* EXCERPTED PASSAGE:
'''

It’s true that you neither can, nor should, “shelter” your children _forever_. But is “five years” close enough to “forever” that you _really_ think it’s time to push your baby out of the nest? Is 10, 12, or 15 years really “forever”?

What if you waited? Waited until your son was old enough for a pocketknife. Until your daughter was no longer afraid of the dark. Until your children were old enough to go camping by themselves? You don’t think they are old enough to build a campfire, but you want to (in your own words!) expose them to the world?

This is why you spent that entire evening last week at the open house / orientation / meet the teacher event. Your couple of minutes of interaction with your child’s new teacher gives you some comfort – you fee like you’ve checked that teacher out and done your parental duty. “She seems nice. I’m sure she’ll be a great teacher.” And honestly, she probably will – I don’t mean to imply anything negative about school teachers. I mean, my _wife_ was one. But the fact is, your claim that you can’t “shelter” you child is just nonsense! You made it up precisely because you realize that your little baby _needs_ your protection, your shelter.

Think about it – “you can’t shelter your child” is an implicit _affirmation_ that going to public school will expose your child to many negative things. Nobody says “you can’t shelter your child” as they send them off to a safe, trusted environment. You don’t say “gotta’ expose them to the world one day!” to justify taking them to Grandma’s house. When you refuse to “shelter your child” you are admitting that you are exposing them to many things that they might ought to be sheltered from.

We Christians sometimes comfort ourselves with an unbiblical notion of the “age of accountability” before which we assume God does not hold a person responsible for his or her sins. And we typically put this age at 8 – 12 years old. Do you _really_ believe that your baby is old enough to face the rigors of the world, but still so young and tender and innocent that God will not hold her accountable for her sins?

'''

* GIVEN DATA:
'''

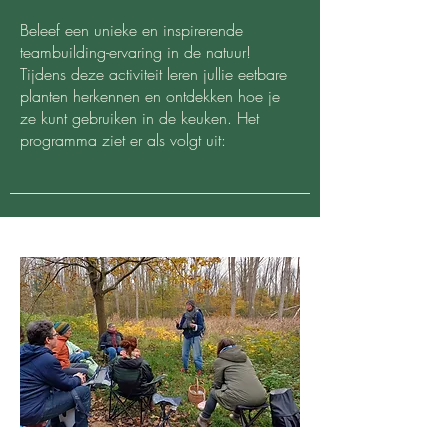
Beleef een unieke en inspirerende
teambuilding-ervaring in de natuur!
Tijdens deze activiteit leren jullie eetbare
planten herkennen en ontdekken hoe je
ze kunt gebruiken in de keuken. Het
programma ziet er als volgt uit: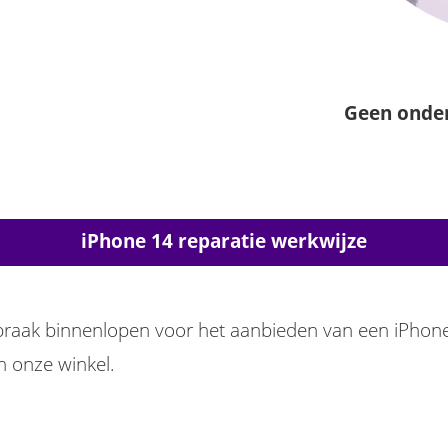
Geen onde
iPhone 14 reparatie werkwijze
spraak binnenlopen voor het aanbieden van een iPhone
n onze winkel.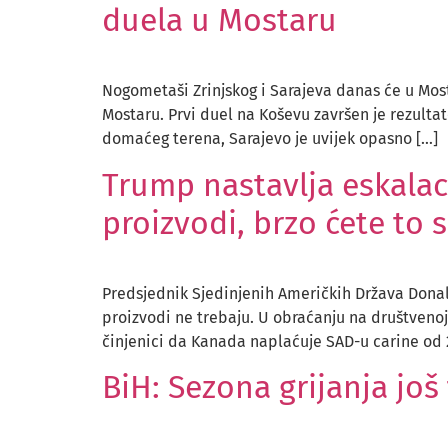
duela u Mostaru
Nogometaši Zrinjskog i Sarajeva danas će u Mos
Mostaru. Prvi duel na Koševu završen je rezultat
domaćeg terena, Sarajevo je uvijek opasno […]
Trump nastavlja eskalac
proizvodi, brzo ćete to 
Predsjednik Sjedinjenih Američkih Država Donal
proizvodi ne trebaju. U obraćanju na društveno
činjenici da Kanada naplaćuje SAD-u carine od 
BiH: Sezona grijanja još 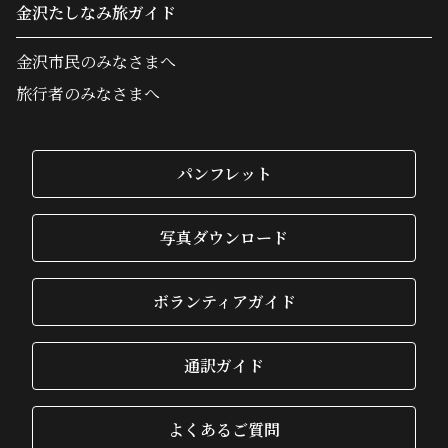
金沢たしなみ旅ガイド
金沢市民のみなさまへ
旅行者のみなさまへ
パンフレット
写真ダウンロード
ボランティアガイド
通訳ガイド
よくあるご質問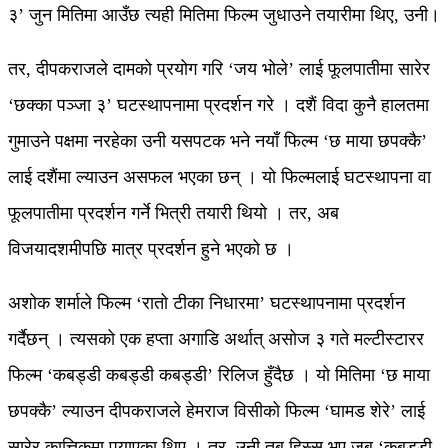
३’ जुन मितिमा आउँछ त्यही मितिमा फिल्म जुधाउने तयारीमा थिए, उनी।
तर, दीपकराजले दामको प्रयोग गरि ‘जय भोले’ लाई फूलपातीमा सारेर
‘छक्का पञ्जा ३’ घटस्थापनामा प्रदर्शन गरे । दशैं विदा कुनै हालतमा
गुमाउने पक्षमा नरहेका उनी यसपटक भने नयाँ फिल्म ‘छ माया छपक्कै’
लाई दशैंमा ल्याउन असफल भएका छन् । यो फिल्मलाई घटस्थापना वा
फूलपातीमा प्रदर्शन गर्ने भित्री तयारी थियो । तर, अब
विजयादशमीपछि मात्र प्रदर्शन हुने भएको छ ।
अशोक शर्माले फिल्म ‘रातो टीका निधारमा’ घटस्थापनामा प्रदर्शन
गर्दैछन् । त्यसको एक हप्ता अगाडि अर्थात् असोज ३ गते मल्टीस्टारर
फिल्म ‘कबड्डी कबड्डी कबड्डी’ रिलिज हुँदैछ । यो मितिमा ‘छ माया
छपक्कै’ ल्याउन दीपकराजले हेमराज विसीको फिल्म ‘घामड शेरे’ लाई
सारेर कात्तिकमा पुर्‍याएका थिए । तर, उनी तब हिस्स भए जब ‘कबड्डी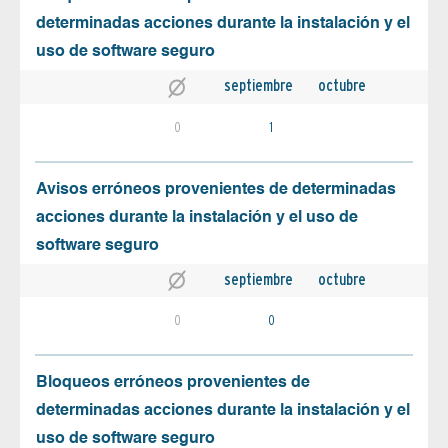
determinadas acciones durante la instalación y el
uso de software seguro
septiembre
octubre
0
1
Avisos erróneos provenientes de determinadas
acciones durante la instalación y el uso de
software seguro
septiembre
octubre
0
0
Bloqueos erróneos provenientes de
determinadas acciones durante la instalación y el
uso de software seguro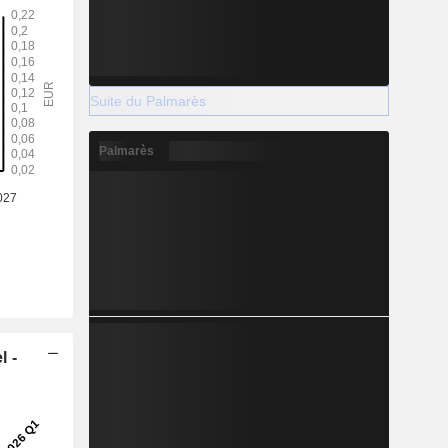
Suite du Palmarès
Palmarès
l -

'''

* TASK DESCRIPTION:
Transcribe the part of the essay on sheltering children starting at "We Christians sometimes" and ending at "for her sins?".

* EXPECTED ANSWER:
We Christians sometimes comfort ourselves with an unbiblical notion of the “age of accountability” before which we assume God does not hold a person responsible for his or her sins. And we typically put this age at 8 – 12 years old. Do you _really_ believe that your baby is old enough to face the rigors of the world, but still so young and tender and innocent that God will not hold her accountable for her sins?